Akhir-akhir ini konsep awal tentang kosmologi klasik itu, telah mendapat sorotan yang tajam sekaligus kritik. Terutama dari The New Story of Science, atau visi ilmiah post-modernisme. Munculnya buku seperti Return to Cosmology adalah sebuah jawaban atas persoalan itu, merehabilitasi konsepsi klasik tentang kosmologi. Subjudul dari buku itu yang bertitel: Post-modern Science and the Theology of Nature adalah suatu pandangan ilmiah (dalam bidang sains) yang rasional bahwa bagaimana alam semesta lahir dan berkembang bagi sains sendiri hanya mendapatkan jawaban yang abstak saja. Tentu makna signifikansi atau tujuannya alam semesta ini harus dielaborasi dengan konsep agama. Kecenderugan baru ini tidak hanya merupakan suatu usaha kompromis antara sains di satu sisi dengan agama pada sisi yang lain. Tapi suatu kecenderungan baru tentang kegelisahan manusia modern tentang makna spritualitas agama. Seorang William D. Philips, 53 tahun, pemenang hadiah Nobel bidang fisika pada 1997. Philips dan keluarganya adalah pemeluk teguh Kristen. "Iman saya bukannya tak rasional, tapi jelas tak ilmiah, karena tak dapat difalsifikasi," tuturnya. Jelas persoalan ini tidak sederhana, apa yang diramalkan oleh Sayyed Hossen Nars dengan krisis spritualitas manusia modern semakin menemukan legitimasinya pada dekade ini. Krisis ini, meminjam istilah Capra (seorang fisikawan kuantum), adalah akibat kesalahan berpikir peradaban dunia (terutama Barat) dalam menggunakan paradigma, budaya yang disusun saat ini hanya menggunakan satu paradigma; paradigma sains (Scientific Paradigm). Sehingga, lanjut Capra, peradaban Barat telah terpuruk, penuh kontradiktif, dan hancur. Mereka tidak mengembangkan suatu paradigma holistik.

KOSMOLOGI:
mitos, rasionalisme, dan kecenderungan-kecenderungan baru

“The most incomprehensible thing about the universe is comphesible”
(Albert Einstein)


Sebagai suatu ilmu, kosmologi merupakan suatu cara atau metode manusia untuk memahami alam semesta. Lebih dari itu, Kosmologi dalam istilah Yunaninya kosmos; susunan, atau juga: ketersusunan yang baik. Lawannya adalah khaos; keadaan kacau balau. Pengertian istilah kosmologi ini dalam perjalanan sejarah, baik masa awal (Ancient; Yunani) sampai sekarang, telah mengalami suatu paradigma. Pergeseran paradigmatik ini merupakan suatu revolutionary science dari angan-angan masyarakat Yunani yang memperdebatkan wilayah mitos dan logos.

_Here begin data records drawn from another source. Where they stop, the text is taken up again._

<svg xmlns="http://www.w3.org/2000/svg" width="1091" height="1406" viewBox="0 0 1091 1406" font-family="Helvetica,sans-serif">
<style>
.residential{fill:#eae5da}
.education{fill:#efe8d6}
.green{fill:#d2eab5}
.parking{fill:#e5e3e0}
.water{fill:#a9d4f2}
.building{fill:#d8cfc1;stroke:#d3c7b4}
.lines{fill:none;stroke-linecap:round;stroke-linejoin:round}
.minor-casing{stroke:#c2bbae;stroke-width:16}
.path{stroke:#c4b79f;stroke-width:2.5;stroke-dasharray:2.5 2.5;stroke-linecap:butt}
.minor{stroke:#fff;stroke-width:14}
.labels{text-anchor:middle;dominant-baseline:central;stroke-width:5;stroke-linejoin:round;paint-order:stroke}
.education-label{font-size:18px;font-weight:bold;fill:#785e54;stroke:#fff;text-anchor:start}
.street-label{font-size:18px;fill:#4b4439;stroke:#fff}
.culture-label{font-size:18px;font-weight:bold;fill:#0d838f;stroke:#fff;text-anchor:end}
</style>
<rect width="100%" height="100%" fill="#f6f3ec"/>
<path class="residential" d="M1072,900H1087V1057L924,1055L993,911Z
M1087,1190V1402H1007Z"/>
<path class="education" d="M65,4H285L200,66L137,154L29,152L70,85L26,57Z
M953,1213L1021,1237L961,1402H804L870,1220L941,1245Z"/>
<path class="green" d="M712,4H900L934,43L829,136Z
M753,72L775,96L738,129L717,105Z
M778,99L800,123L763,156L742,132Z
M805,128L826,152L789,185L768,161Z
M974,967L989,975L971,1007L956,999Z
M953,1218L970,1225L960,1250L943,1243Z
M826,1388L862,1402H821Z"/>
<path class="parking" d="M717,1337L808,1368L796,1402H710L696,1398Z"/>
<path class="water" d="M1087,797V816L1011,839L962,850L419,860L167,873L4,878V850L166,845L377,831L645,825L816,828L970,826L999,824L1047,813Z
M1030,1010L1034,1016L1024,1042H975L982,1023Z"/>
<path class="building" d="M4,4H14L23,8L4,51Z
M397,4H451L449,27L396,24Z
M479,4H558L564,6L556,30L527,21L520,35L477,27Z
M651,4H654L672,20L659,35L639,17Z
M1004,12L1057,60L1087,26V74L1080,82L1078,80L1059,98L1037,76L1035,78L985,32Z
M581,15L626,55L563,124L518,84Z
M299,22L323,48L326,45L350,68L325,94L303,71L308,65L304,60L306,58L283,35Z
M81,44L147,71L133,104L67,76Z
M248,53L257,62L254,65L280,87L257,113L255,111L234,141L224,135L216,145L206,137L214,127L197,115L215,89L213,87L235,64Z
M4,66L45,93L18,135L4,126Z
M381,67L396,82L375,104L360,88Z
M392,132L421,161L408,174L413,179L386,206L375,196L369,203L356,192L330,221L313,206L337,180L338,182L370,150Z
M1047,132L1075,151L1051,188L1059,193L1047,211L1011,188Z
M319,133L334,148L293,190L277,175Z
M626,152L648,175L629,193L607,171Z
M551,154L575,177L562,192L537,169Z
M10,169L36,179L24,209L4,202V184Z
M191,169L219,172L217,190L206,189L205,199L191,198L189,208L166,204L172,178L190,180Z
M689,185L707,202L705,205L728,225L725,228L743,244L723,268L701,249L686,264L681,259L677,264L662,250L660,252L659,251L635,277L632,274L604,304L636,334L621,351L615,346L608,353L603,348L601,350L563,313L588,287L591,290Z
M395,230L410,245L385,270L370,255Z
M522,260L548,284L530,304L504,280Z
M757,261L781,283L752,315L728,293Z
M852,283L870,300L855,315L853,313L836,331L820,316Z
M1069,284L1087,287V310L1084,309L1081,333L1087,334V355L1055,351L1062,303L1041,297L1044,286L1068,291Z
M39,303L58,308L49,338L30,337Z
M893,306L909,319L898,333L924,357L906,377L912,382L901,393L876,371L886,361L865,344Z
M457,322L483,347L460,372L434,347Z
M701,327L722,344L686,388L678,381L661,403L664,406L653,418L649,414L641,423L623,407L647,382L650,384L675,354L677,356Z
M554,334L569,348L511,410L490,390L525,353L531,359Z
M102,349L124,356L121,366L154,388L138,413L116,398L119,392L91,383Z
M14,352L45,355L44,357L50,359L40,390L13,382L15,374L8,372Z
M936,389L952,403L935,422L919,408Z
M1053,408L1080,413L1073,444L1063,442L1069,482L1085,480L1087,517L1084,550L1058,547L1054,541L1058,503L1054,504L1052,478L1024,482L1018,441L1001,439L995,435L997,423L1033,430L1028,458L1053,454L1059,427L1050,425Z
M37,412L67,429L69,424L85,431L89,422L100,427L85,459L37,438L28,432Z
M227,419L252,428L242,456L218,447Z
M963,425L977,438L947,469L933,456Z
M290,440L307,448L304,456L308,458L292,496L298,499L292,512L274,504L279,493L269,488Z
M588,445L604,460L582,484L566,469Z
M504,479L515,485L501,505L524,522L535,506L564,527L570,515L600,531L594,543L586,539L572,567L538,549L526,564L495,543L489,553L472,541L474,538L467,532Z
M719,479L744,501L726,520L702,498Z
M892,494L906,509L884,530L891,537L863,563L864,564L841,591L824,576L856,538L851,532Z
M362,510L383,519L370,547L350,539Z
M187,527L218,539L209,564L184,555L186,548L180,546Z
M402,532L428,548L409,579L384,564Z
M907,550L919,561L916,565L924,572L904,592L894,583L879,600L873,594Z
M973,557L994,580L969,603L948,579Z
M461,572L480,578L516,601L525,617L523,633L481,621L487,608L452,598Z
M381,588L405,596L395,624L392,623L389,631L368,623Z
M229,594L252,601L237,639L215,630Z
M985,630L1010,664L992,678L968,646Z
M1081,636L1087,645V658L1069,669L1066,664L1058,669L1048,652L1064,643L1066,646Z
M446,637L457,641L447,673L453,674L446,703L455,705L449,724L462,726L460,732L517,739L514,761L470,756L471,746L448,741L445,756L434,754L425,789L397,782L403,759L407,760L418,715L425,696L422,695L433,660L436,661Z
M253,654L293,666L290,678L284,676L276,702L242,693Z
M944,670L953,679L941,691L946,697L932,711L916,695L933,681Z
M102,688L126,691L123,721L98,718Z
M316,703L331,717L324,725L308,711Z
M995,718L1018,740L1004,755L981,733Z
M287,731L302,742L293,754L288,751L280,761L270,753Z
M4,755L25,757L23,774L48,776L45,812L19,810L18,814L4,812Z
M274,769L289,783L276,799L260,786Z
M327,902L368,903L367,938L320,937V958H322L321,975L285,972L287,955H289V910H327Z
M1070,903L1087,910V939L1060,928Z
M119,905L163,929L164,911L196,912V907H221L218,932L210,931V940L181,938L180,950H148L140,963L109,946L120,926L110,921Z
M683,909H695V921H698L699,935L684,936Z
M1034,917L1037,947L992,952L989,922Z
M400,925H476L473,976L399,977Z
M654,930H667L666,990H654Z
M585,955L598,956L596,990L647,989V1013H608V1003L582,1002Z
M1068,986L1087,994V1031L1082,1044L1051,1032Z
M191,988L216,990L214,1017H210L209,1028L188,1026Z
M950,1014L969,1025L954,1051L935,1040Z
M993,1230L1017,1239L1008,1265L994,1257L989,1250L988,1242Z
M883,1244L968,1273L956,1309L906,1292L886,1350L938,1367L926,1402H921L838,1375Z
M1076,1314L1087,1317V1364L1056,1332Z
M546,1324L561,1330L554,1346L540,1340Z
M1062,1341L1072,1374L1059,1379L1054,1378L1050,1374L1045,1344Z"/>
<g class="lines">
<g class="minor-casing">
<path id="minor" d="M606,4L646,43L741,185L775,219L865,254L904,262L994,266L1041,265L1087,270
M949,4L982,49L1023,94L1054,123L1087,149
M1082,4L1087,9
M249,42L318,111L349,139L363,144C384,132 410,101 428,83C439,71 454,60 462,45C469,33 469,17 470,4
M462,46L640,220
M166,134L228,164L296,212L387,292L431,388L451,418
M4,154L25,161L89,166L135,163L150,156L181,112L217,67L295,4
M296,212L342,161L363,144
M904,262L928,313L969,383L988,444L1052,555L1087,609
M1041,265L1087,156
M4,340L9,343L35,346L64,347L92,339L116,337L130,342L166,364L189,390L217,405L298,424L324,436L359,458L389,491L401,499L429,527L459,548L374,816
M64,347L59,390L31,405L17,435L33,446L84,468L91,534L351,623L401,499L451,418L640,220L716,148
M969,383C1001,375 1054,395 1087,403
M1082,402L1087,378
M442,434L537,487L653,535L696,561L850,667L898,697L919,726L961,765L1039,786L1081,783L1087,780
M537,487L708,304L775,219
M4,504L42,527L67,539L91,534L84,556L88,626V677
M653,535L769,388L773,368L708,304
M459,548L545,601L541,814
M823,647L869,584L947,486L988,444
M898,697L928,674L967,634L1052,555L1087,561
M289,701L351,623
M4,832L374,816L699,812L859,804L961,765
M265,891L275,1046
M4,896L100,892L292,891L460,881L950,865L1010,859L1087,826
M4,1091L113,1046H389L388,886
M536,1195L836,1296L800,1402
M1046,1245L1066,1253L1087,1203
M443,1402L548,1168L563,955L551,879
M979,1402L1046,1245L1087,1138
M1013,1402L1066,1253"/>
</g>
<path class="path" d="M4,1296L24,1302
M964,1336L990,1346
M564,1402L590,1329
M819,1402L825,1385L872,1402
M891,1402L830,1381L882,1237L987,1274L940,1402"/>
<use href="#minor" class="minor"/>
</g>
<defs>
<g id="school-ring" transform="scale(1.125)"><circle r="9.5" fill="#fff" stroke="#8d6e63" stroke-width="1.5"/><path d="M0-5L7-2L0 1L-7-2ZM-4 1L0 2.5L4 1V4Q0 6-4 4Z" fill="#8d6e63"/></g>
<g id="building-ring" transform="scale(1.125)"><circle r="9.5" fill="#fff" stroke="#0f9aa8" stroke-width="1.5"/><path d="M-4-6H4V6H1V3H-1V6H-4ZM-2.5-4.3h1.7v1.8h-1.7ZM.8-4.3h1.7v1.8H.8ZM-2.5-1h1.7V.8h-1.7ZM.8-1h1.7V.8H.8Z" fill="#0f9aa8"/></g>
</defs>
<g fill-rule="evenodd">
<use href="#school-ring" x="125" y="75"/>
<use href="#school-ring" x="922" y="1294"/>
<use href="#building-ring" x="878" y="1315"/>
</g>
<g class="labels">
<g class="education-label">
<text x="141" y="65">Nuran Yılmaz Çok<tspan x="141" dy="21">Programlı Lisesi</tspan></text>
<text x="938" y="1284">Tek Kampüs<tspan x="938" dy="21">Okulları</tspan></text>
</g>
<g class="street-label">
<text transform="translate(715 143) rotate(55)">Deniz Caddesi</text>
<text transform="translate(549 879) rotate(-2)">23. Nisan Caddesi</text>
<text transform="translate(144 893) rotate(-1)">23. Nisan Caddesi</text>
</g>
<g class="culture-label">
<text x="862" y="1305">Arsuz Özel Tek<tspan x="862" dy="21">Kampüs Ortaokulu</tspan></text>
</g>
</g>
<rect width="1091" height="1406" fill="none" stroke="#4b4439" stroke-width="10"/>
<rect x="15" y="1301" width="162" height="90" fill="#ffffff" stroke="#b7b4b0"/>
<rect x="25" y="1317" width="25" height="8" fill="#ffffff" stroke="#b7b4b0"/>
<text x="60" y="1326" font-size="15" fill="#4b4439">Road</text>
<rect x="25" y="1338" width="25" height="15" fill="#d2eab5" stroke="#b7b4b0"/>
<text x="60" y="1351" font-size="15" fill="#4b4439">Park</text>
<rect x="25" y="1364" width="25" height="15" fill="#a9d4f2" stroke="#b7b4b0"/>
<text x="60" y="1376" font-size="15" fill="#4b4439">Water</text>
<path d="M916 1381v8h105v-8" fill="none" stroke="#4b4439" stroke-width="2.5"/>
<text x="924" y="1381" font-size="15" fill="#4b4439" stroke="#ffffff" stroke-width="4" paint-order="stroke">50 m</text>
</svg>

Masyarakat Yunani adalah sebuah masyarakat yang mempercayai dongeng-dongeng atau mitos. Mereka mempercayai kekuatan-kekuatan kosmos (alam semesta) dan menganggap manusia tak punya kuasa apapun untuk mengetahui fenomena-fenomena yang terjadi di alam, misalnya terjadinya hujan, gerhana matahari, ataupun munculnya perasaan takut dan cemas karena hidupnya merasa terancam oleh alam sekitarnya. Wacana ini terjadi sebelum abad VI SM.

Sekitar abad VI SM. Muncullah para pemikir yang merespon wacana mitos itu dengan mulai mengajukan logos sebagai jawabannya. Mereka berupaya memecahkan misteri yang ada di alam semesta ini dengan menolak mitos-mitos itu. Usaha ini nampak pada apa yang dilakukan oleh para filsuf Pra-Socrates, seperti Thales, Anaximenes, Anaximander dan lainnya. Mereka ini disebut sebagai filsuf alam. Mereka mencari arche (asas pertama) yang merupakan asal mula dari segala realitas yang ada. Menurut mereka ‘alam’ adalah Physis. Istilah yang dirujuk adalah universe yang menunjuk pada keseluruhan benda, segala sesuatu yang ada, bumi, matahari, bintang dan isi-isinya. Pandangan ini berawal dari berbagai pandangan, tepatnya pada tahun 140 SM, terutama konsepnya Ptolomeus yang menguasai pemikir kaum intelektual abad pertengahan tentang bahwa bumi itu merupakan sebuah bola yang tetap di tengah-tengah benda-benda. Ini merupakan pandangan yang geosentrik tentang alam. Kemudian seorang Copernicus, pada abad ke 16, mengajukan suatu pandangan yang heliosentrik (yang berpusat pada matahari).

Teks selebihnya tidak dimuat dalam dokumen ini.